PROVIDED PASSAGE:

# Have I made a mistake?



## cabbieman (23 Oct 2016)

Hi all. Bought a drop bar road bike a few months ago to try and get a bit fit riding. Not really done much cycling in the past. 
I realise I only ever have my hands on the top of the bars and never on the drop bit as it's just not natural and comfortable for me. I don't have a problem with having my hands on the top, just wondered if I changed them for straight bars would this be of any benefit at all.
My goal isn't speed, just miles really.
Not sure what to do?


----------



## Yellow Saddle (23 Oct 2016)

Carry on riding on the "hoods" as we say. Most of us spend 90% of our time on the hoods and just a bit on the drops. Going for flats cost a lot of money and flats are not as comfortable as drops.


----------



## mjr (23 Oct 2016)

Straight bars will change the reach and you may need either rare road-diameter straight bars or new control levers, so it's not usually done.

If you find the drops uncomfortable, is it because they're too low for you? That can be adjusted... but most people seem to ride on the hoods (the tops of the brake levers) more than the drops these days. http://bikeretrogrouch.blogspot.com/2013/10/changing-positions.html?m=1


----------



## Slick (23 Oct 2016)

Stick with it, it gets easier with time and practice. Make sure everything is set up to fit you and you will soon get the hang of it.


----------



## vickster (23 Oct 2016)

In my experience changing a road bike to flats doesn't work, I found the bike way too small afterwards

I use the drops very occasionally, just use the hoods and tops if that works best, there's no right or wrong


----------



## cabbieman (23 Oct 2016)

ENTRIES SHOWN:
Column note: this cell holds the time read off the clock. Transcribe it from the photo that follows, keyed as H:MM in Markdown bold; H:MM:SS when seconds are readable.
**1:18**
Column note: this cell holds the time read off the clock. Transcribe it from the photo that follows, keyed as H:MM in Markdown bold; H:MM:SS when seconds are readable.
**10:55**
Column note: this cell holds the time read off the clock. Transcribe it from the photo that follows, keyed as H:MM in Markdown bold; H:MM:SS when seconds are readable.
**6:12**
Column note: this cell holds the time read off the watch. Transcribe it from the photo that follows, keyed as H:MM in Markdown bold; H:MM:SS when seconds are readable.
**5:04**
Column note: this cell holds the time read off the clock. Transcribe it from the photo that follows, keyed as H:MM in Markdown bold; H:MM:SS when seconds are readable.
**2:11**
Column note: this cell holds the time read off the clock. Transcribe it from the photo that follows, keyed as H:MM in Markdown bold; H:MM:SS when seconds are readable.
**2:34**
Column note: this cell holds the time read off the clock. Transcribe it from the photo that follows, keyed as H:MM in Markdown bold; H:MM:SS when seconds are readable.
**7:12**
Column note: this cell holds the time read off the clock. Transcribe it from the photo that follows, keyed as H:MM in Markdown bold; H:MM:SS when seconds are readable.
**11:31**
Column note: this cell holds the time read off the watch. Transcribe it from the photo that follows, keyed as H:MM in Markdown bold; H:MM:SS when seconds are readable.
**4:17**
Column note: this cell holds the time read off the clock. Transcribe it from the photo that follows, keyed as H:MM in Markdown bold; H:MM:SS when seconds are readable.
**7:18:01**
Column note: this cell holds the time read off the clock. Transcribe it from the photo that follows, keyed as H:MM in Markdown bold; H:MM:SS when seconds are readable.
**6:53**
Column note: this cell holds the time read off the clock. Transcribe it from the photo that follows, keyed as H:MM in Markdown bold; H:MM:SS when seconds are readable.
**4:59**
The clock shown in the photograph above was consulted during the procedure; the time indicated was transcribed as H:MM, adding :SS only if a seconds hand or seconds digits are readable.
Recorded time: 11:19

TASK INSTRUCTIONS:
**A)** Could you copy the drop-bar thread word for word, starting with "# Have I made" and going on through "benefit at all."?
**B)** Which usernames appear as post authors in the drop-bar thread? List each one once.
Answer from the drop-bar thread alone, not from the entries.

SOLUTIONS TO THE PROBLEMS:
**A)**
# Have I made a mistake?



## cabbieman (23 Oct 2016)

Hi all. Bought a drop bar road bike a few months ago to try and get a bit fit riding. Not really done much cycling in the past. 
I realise I only ever have my hands on the top of the bars and never on the drop bit as it's just not natural and comfortable for me. I don't have a problem with having my hands on the top, just wondered if I changed them for straight bars would this be of any benefit at all.

**B)** cabbieman, Yellow Saddle, mjr, Slick, vickster